Incredibly powerful and moving film that contains the only footage that exists of the forensic investigation into the massacre that happened on September 11, 1857 when Utah Mormons murdered 120 men, women and children traveling by wagon train to California. The film has won 11 awards and is told through the actual testimony of a young girl who survived the massacre and witnessed the murders. What makes this film especially moving are the interviews with descendants still haunted by the massacre, and struggling to forgive each other today. The question of Brigham Young's involvement and cover-up of the massacre is investigated, as well as the LDS Church's ownership of the land where the massacre took place and where the victims are buried, and the Church's refusal to apologize to the victim's families. The LDS Church presents their side of the story, responding with their own defense. Far from propaganda, the documentary presents the truth with integrity, showing both sides of the story. The film paints a chilling portrait of how religious intolerance causes human beings to destroy one another, why the massacre happened, and what really took place September 11, 1857, as new evidence is revealed.
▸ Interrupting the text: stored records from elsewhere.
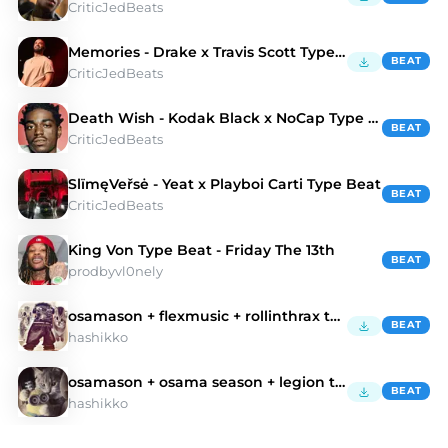
CriticJedBeats
Memories - Drake x Travis Scott Type Beat
BEAT
CriticJedBeats
Death Wish - Kodak Black x NoCap Type Beat
BEAT
CriticJedBeats
SlïmęVeřsė - Yeat x Playboi Carti Type Beat
BEAT
CriticJedBeats
King Von Type Beat - Friday The 13th
BEAT
prodbyvl0nely
osamason + flexmusic + rollinthrax type beat
BEAT
hashikko
osamason + osama season + legion type beat
BEAT
hashikko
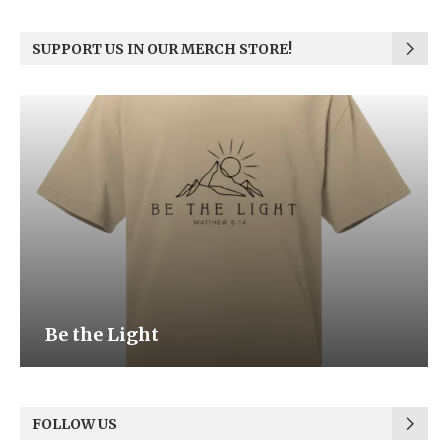
SUPPORT US IN OUR MERCH STORE!
Be the Light
FOLLOW US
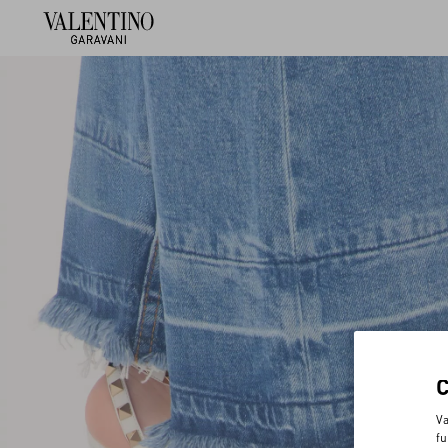
Va
fu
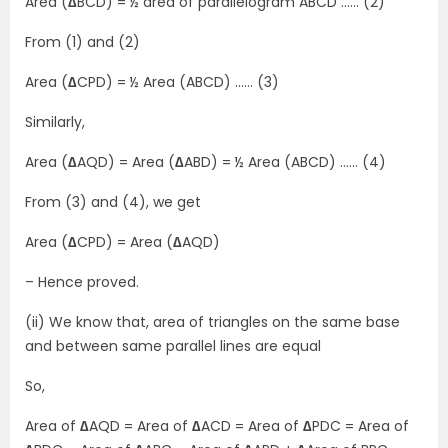
Area (
∆
BCD) = ½ area of parallelogram ABCD …… (2)
From (1) and (2)
Area (
∆
CPD) = ½ Area (ABCD) …… (3)
Similarly,
Area (
∆
AQD) = Area (
∆
ABD) = ½ Area (ABCD) …… (4)
From (3) and (4), we get
Area (
∆
CPD) = Area (
∆
AQD)
– Hence proved.
(ii) We know that, area of triangles on the same base
and between same parallel lines are equal
So,
Area of
∆
AQD = Area of
∆
ACD = Area of
∆
PDC = Area of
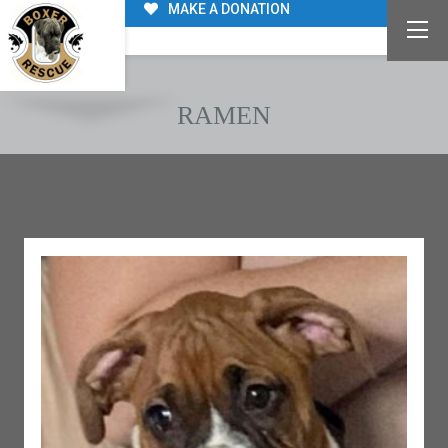
MAKE A DONATION
RAMEN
"Burying The Past" was shown in Washington by the descendants to the delegates, and contributed greatly to the Mountain Meadows Massacre site being named a National Historic Landmark. Patty Norris, President of the Mountain Meadows Massacre Descendants said "Without a doubt, the documentary "Burying The Past" played an important part in contributing to earning National Historic Landmark status." Terry Fancher, President of the Mountain Meadows Massacre Association, said the documentary "Burying The Past" was "One of the most important contributors to getting the story told" and "added immeasurably to our efforts to gain National Historic Landmark Status." September 11, 2011, the Mountain Meadows Massacre site was declared a National Historic Landmark, with Patrick being invited to speak and present his documentary once more to commemorate the historic occasion.